Life as a small bank is hard. There are endless regulations, compliance costs, capital constraints, loss provisions, technology investments, auditing expenses, overhead costs, etc.
Yet, there are mortgage lenders out there gung-ho about getting bank status.
Being a bank has benefits to a lender, no doubt. One is lower warehousing costs (the cost of holding mortgages until they can be sold off to investors). Another benefit is brand credibility. Another is increased-cross-selling opportunities and product offerings. And there are others.
Probably the most widely-cited benefit, however, is the ability to accept deposits. Deposits are seen as a cheaper source of mortgage funds than securitization and most alternative funding channels. In theory, that allows for a bigger spread (profit) on mortgage lending. Most mortgage lenders would agree that, without deposits, a bank license isn’t worth the hassle.
The challenge, however, is that everyone wants deposits. In fact, the deposit wars are as fierce as the mortgage wars. It’s even making some big banks do the unthinkable: offer competitive savings rates!
The result is twofold:
- Net interest margins will fall
- You’ll now find lenders with established brand names that can’t generate decent deposit growth.
How then, is a new mortgage bank with minimal recognition going to steal deposits from brand giants like ING, and from the Ally‘s of the world, with their monster marketing budgets and 3.30% 5-year GICs?
It’s most likely not going to happen. Most wanna-be-bankers might do better to redeploy their resources and simply partner with existing banks.
Last modified: April 26, 2017
Last time I looked Ally is a relatively new startup (sure, born of GMAC, but still). Yes, they may have a big marketing budget, but had no real brand recognition until recently. ING Direct was pioneered in Canada and didn’t always have market share or a big budget, despite a big parent corp (Read the Orange Code).
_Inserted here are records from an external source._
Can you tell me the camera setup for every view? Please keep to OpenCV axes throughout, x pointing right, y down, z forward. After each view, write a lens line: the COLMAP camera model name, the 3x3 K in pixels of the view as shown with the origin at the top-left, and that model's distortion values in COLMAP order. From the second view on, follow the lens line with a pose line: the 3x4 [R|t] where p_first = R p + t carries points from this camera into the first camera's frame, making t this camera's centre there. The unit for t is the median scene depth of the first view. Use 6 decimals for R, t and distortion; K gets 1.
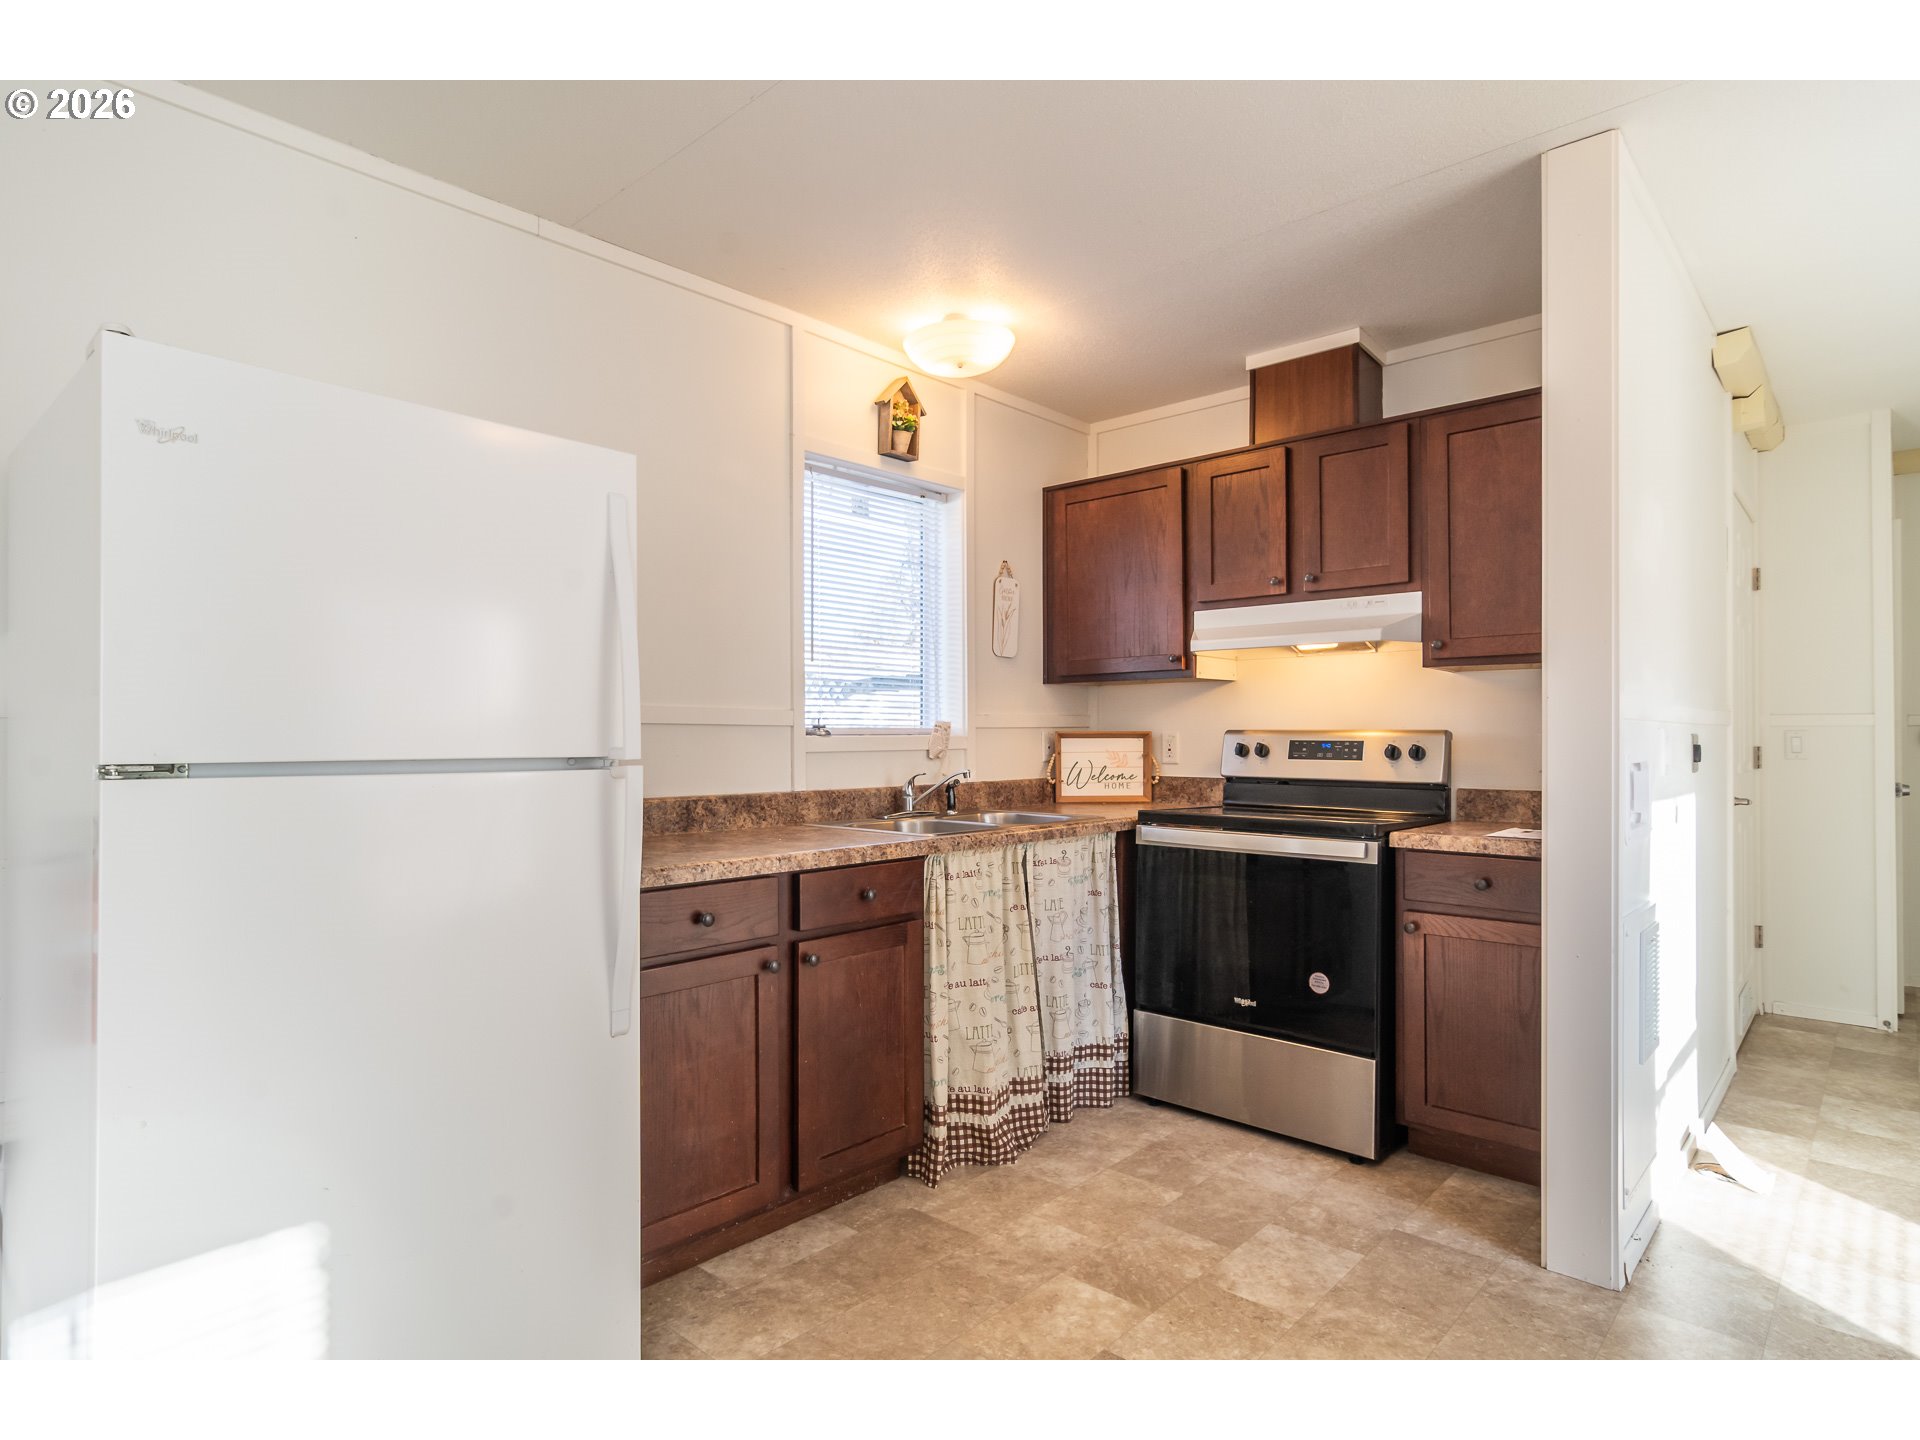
lens RADIAL K [[1030.4, 0, 955.8], [0, 1030.4, 731.4], [0, 0, 1]] dist [0.003304, 0.001646]
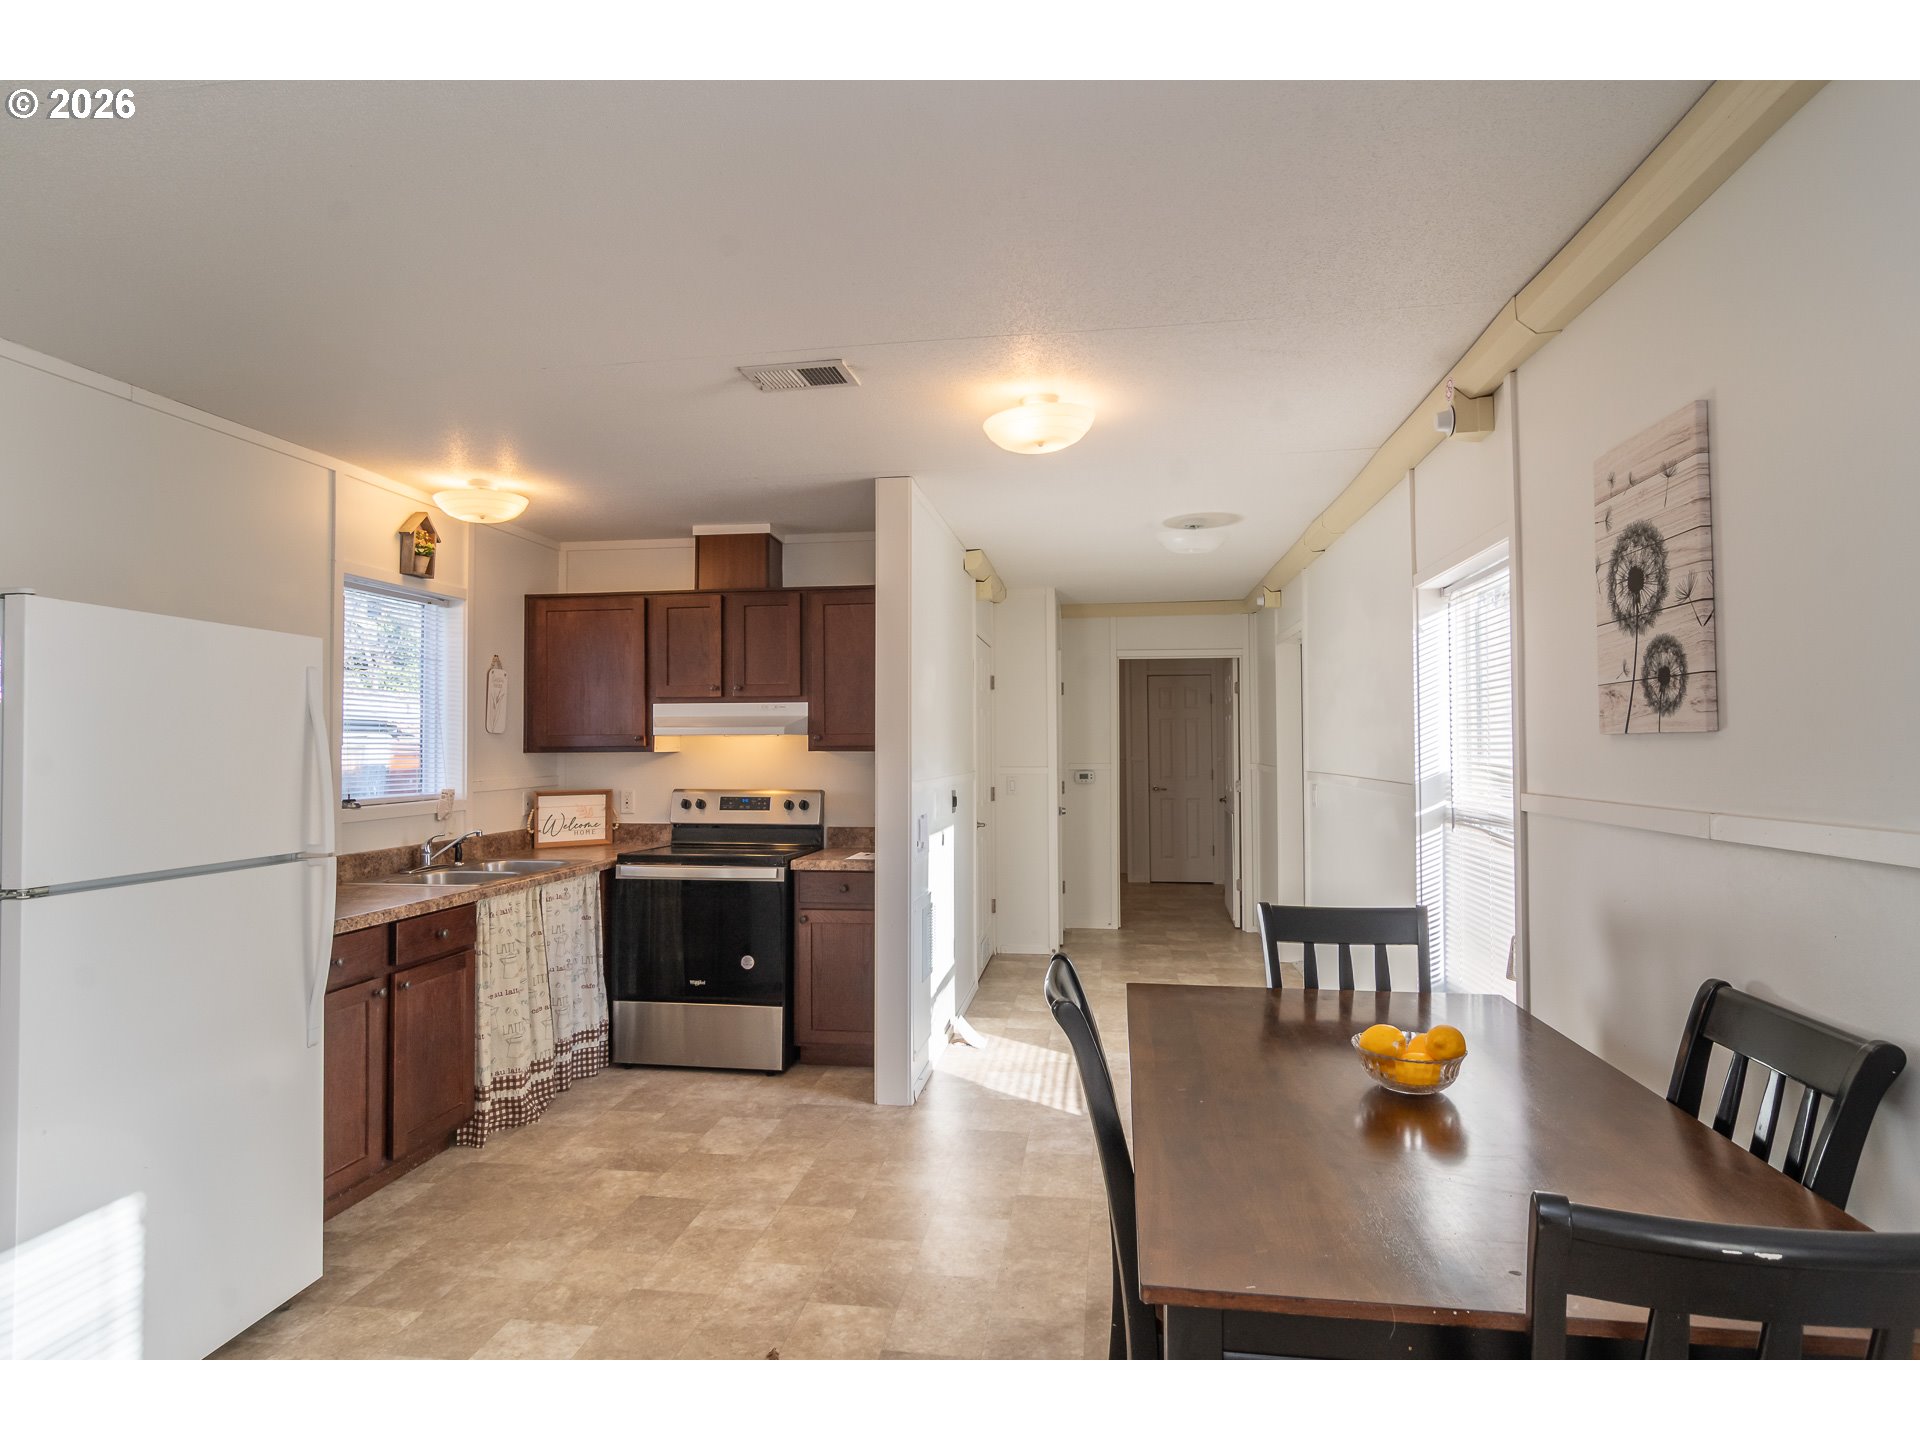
lens RADIAL K [[1030.4, 0, 960.9], [0, 1030.4, 721.5], [0, 0, 1]] dist [0.003304, 0.001646]
pose [[0.826164, 0.011759, 0.563307, -0.244891], [0.000649, 0.999762, -0.021822, -0.076960], [-0.563429, 0.018394, 0.825960, -0.433373]]
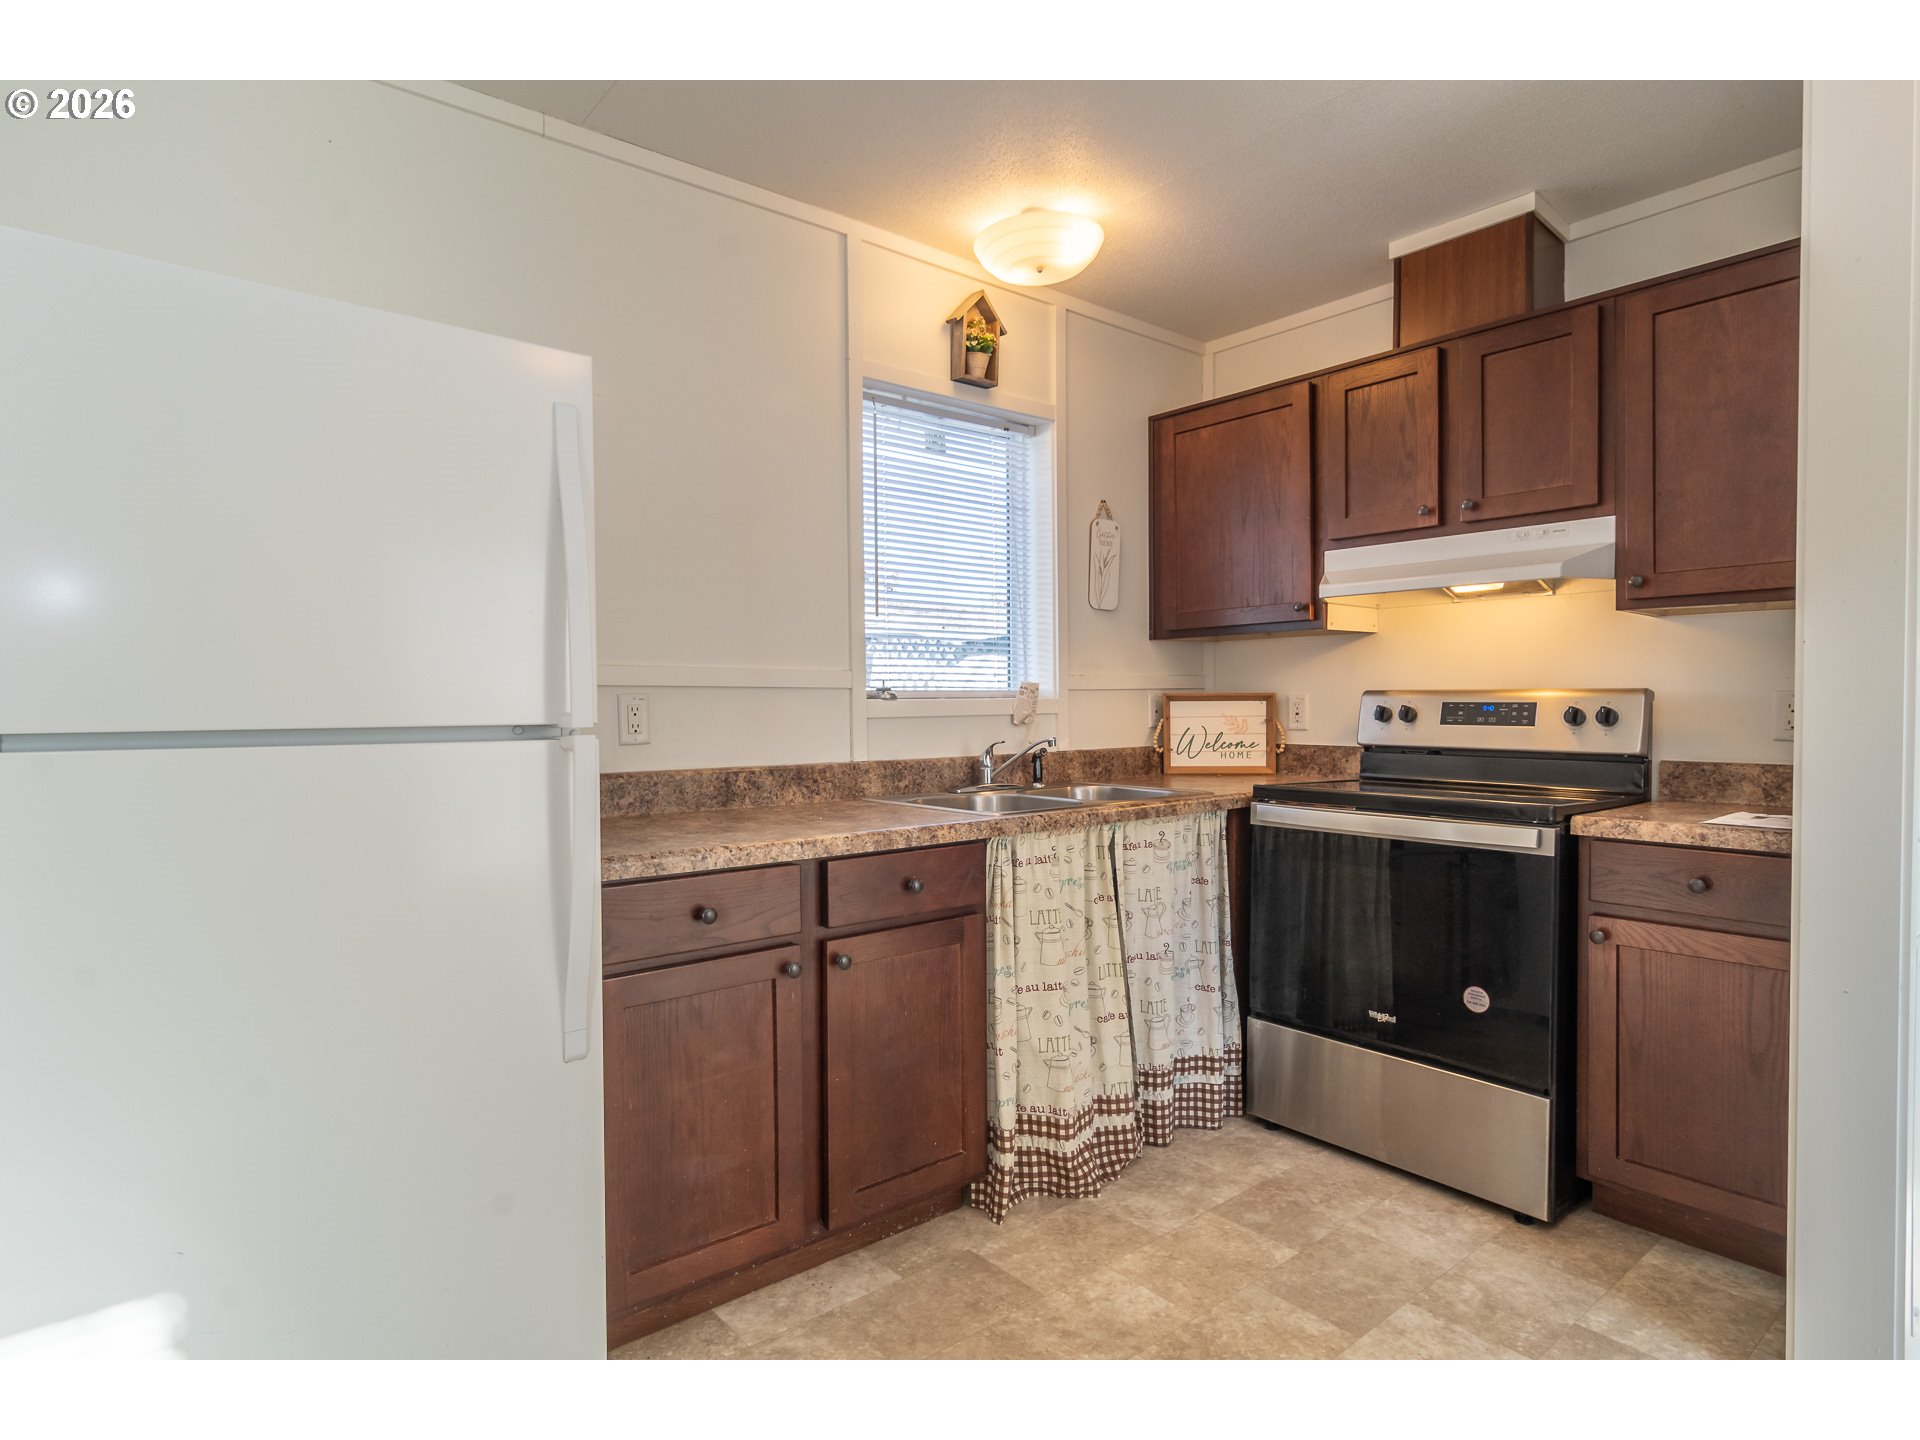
lens RADIAL K [[1030.4, 0, 953.2], [0, 1030.4, 717.9], [0, 0, 1]] dist [0.003304, 0.001646]
pose [[0.990344, -0.002460, -0.138613, 0.055626], [0.005377, 0.999772, 0.020673, 0.002395], [0.138531, -0.021219, 0.990131, 0.138179]]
So, I guess, if they could do it, why can’t someone else? Maybe the wanna-be-bankers will be able to innovate and compete just as hard or harder than the incumbents and carve out a nice niche for themselves. Maybe they won’t have to take market share from ING and from Ally, but from bricks-and-mortar institutions instead!
No doubt a similar amount of pessimism existed amongst the large incumbents when ING first launched, followed by a sense of panic (see: Mbanx) when they realized that people wanted to “save their money”. The big banks were wrong.
Let’s hope the entrepreneurs who are striving to compete, and win, against the incumbents won’t read your post and give up out of frustration. I suspect they’ll just smile and solder on, which is good news for the Canadian consumer. :)
Hey Gord,
Thanks for the note. Counter-points are always appreciated since they are what make a debate.
Anyone who has the massive marketing budget of a GMAC subsidiary can make a dent in market share, but most of these upstarts don’t. Regardless, there is a huge investment that needs to be made to pry dollars from the Big 5 and existing virtual banks.
The main point of this piece was that it’s brutally more difficult to carve out a niche today than it once was. Many upstarts may find that this cost is not worth the benefit, especially when they can “rent” a bank balance sheet instead.
There will always be exceptions though, and the more competition the better…
Cheers,
Rob
Correction/Clarification: Ally has applied for bank status in Canada but is not a bank at this time.
And of course Ally is a trust company not a bank. More specifically it’s Resmor trust
Thanks Rob! It’s true – these are volume businesses and it’s expensive to attract volume, regardless of the business model in the lender space – whether it’s direct to consumer, through the broker channel, retail, or a combination of all of the above.
Keep up the great job on the blog and thanks for fostering a good conversation.
Bank status = more reputable, more variety, more service as there are deposits and etc. I don’t want my mortgage sold off to another lender.
I think most home owners would rather save .10% on their interest rate than deal with a bank. Does it really matter if your mortgage is sold off after it closes? All the big banks sell their mortgages and the customer doesn’t even notice.
Hi Rob, Great topic….
One thing that peaks my curiosity is the argument that lenders are striving for bank status to grow their “B” business. With all the constraints put on the CMB, lenders may be turning to deposit takers to fund their nontraditional market products. Thoughts???
-Scott Findlay
Home Trust and Equitable Trust seem to do pretty well in the B market and they aren’t banks.
Hi Scott,
It’s an interesting question because there are definitely a few lenders “banking” on bank status to build their B business. One good example would be Xceed. There hasn’t been a good securitization method for B paper since ABCP. Access to a strong balance sheet is therefore essential to most alternative-lending models.
The questions then become:
a) Is bank status necessary to execute a B model (Xceed obviously believes it is but not everyone agrees); and,
b) Will the greater expense and regulation of a bank be offset by significantly greater profits?
As things unfold, it’ll be interesting to see what success non-banks have in the B market versus their newly-minted bank competitors.
Cheers,
Rob
Very good post, I got to know a lot about deposits.